**Job item**.
Copy each of the rows below word for word, changing nothing.

**Information given**.
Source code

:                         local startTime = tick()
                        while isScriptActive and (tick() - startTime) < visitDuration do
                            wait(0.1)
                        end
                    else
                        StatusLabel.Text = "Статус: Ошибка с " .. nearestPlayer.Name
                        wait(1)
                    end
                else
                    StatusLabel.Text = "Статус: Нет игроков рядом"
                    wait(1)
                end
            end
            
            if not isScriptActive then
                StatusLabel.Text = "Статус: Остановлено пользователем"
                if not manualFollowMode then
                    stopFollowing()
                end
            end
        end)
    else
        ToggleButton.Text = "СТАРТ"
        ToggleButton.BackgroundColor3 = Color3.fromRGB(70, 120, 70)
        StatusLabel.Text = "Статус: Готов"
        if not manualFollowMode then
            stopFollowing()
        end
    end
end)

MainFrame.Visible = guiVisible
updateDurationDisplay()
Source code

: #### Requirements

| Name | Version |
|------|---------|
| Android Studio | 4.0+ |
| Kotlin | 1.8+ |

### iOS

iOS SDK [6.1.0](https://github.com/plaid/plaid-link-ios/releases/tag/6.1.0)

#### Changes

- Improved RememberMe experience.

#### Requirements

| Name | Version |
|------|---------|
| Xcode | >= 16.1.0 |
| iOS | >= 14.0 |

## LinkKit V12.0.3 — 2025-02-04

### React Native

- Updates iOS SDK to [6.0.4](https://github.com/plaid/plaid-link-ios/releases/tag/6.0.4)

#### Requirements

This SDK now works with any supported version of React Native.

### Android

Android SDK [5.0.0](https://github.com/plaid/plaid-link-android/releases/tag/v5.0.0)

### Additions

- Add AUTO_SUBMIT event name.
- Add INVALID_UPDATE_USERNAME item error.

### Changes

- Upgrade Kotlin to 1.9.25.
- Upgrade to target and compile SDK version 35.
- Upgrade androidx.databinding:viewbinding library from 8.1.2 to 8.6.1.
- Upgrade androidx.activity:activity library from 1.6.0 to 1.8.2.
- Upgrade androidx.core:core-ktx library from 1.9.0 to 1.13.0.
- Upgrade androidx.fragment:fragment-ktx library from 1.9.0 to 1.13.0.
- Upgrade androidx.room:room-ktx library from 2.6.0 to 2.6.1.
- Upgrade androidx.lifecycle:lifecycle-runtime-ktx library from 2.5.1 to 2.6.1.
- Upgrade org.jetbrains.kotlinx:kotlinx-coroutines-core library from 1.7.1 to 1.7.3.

**Answer for this exercise**.
Source code

:                         local startTime = tick()
                        while isScriptActive and (tick() - startTime) < visitDuration do
                            wait(0.1)
                        end
                    else
                        StatusLabel.Text = "Статус: Ошибка с " .. nearestPlayer.Name
                        wait(1)
                    end
                else
                    StatusLabel.Text = "Статус: Нет игроков рядом"
                    wait(1)
                end
            end
            
            if not isScriptActive then
                StatusLabel.Text = "Статус: Остановлено пользователем"
                if not manualFollowMode then
                    stopFollowing()
                end
            end
        end)
    else
        ToggleButton.Text = "СТАРТ"
        ToggleButton.BackgroundColor3 = Color3.fromRGB(70, 120, 70)
        StatusLabel.Text = "Статус: Готов"
        if not manualFollowMode then
            stopFollowing()
        end
    end
end)

MainFrame.Visible = guiVisible
updateDurationDisplay()
Source code

: #### Requirements

| Name | Version |
|------|---------|
| Android Studio | 4.0+ |
| Kotlin | 1.8+ |

### iOS

iOS SDK [6.1.0](https://github.com/plaid/plaid-link-ios/releases/tag/6.1.0)

#### Changes

- Improved RememberMe experience.

#### Requirements

| Name | Version |
|------|---------|
| Xcode | >= 16.1.0 |
| iOS | >= 14.0 |

## LinkKit V12.0.3 — 2025-02-04

### React Native

- Updates iOS SDK to [6.0.4](https://github.com/plaid/plaid-link-ios/releases/tag/6.0.4)

#### Requirements

This SDK now works with any supported version of React Native.

### Android

Android SDK [5.0.0](https://github.com/plaid/plaid-link-android/releases/tag/v5.0.0)

### Additions

- Add AUTO_SUBMIT event name.
- Add INVALID_UPDATE_USERNAME item error.

### Changes

- Upgrade Kotlin to 1.9.25.
- Upgrade to target and compile SDK version 35.
- Upgrade androidx.databinding:viewbinding library from 8.1.2 to 8.6.1.
- Upgrade androidx.activity:activity library from 1.6.0 to 1.8.2.
- Upgrade androidx.core:core-ktx library from 1.9.0 to 1.13.0.
- Upgrade androidx.fragment:fragment-ktx library from 1.9.0 to 1.13.0.
- Upgrade androidx.room:room-ktx library from 2.6.0 to 2.6.1.
- Upgrade androidx.lifecycle:lifecycle-runtime-ktx library from 2.5.1 to 2.6.1.
- Upgrade org.jetbrains.kotlinx:kotlinx-coroutines-core library from 1.7.1 to 1.7.3.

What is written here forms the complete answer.